Actually, no, say environmentalists. The big waves surfers need are the big ones needed to power the turbines, and they need to be placed close to the population they're serving.

But not all surfers oppose the government's project. "Maybe a reduction in the size of the waves, in the name of greener energy production, will wake some surfers," says Luke Jennaway, who runs the Pro-Surf store on Fore Street. He says surfers should be more aware of the impact they're having on nature – and more prepared to do something about it. "Surfing boards themselves are bad for the environment, because of the kind of plastics and toxins they contain," he says.

***

In July, the British Wind Energy Association published a report predicting that, if done well and effectively, wave power from the Atlantic and the English Channel could generate up to 15 percent of Britain's energy needs. Already, a "seaflow" turbine has been operating off Lynmouth, generating 300 kilowatts of electricity per year from the tides. It's still a test turbine, but it is hoped that it will begin powering local homes soon.

So far, the surfers are the only constituency mobilized against the Wave Hub. Locals outside the surf set, interviewed on the street here, seem generally unaware of objections to the project.

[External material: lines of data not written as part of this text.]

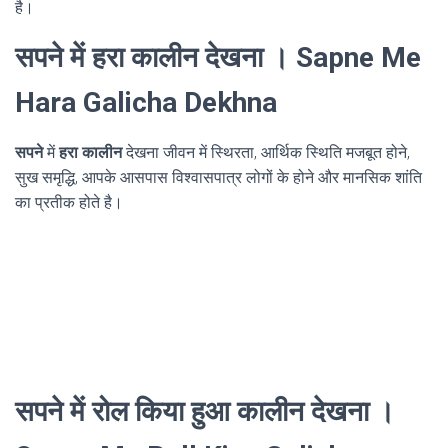
है।
सपने में हरा कालीन देखना । Sapne Me
Hara Galicha Dekhna
सपने
में
हरा कालीन
देखना जीवन में स्थिरता, आर्थिक स्थिति मजबूत होने,
सुख समृद्धि, आपके आसपास विश्वासपात्र लोगों के होने और मानसिक शांति
का प्रतीक होते है।
सपने में रोल किया हुआ कालीन देखना ।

Yet surfers by themselves can be a vocal, if not formidable, foe. Their presence here follows a long line of arrivals, from fishermen to painters, who flocked to St. Ives to live and breathe the sea. Where fishermen sought to harvest the ocean and painters to capture beauty, surfers aim to catch a wave – a more direct form of sea appreciation perhaps. The only question now is: Can the waters around Britain accommodate both green energy production and those taking advantage of the "one, two, one, two" for other reasons?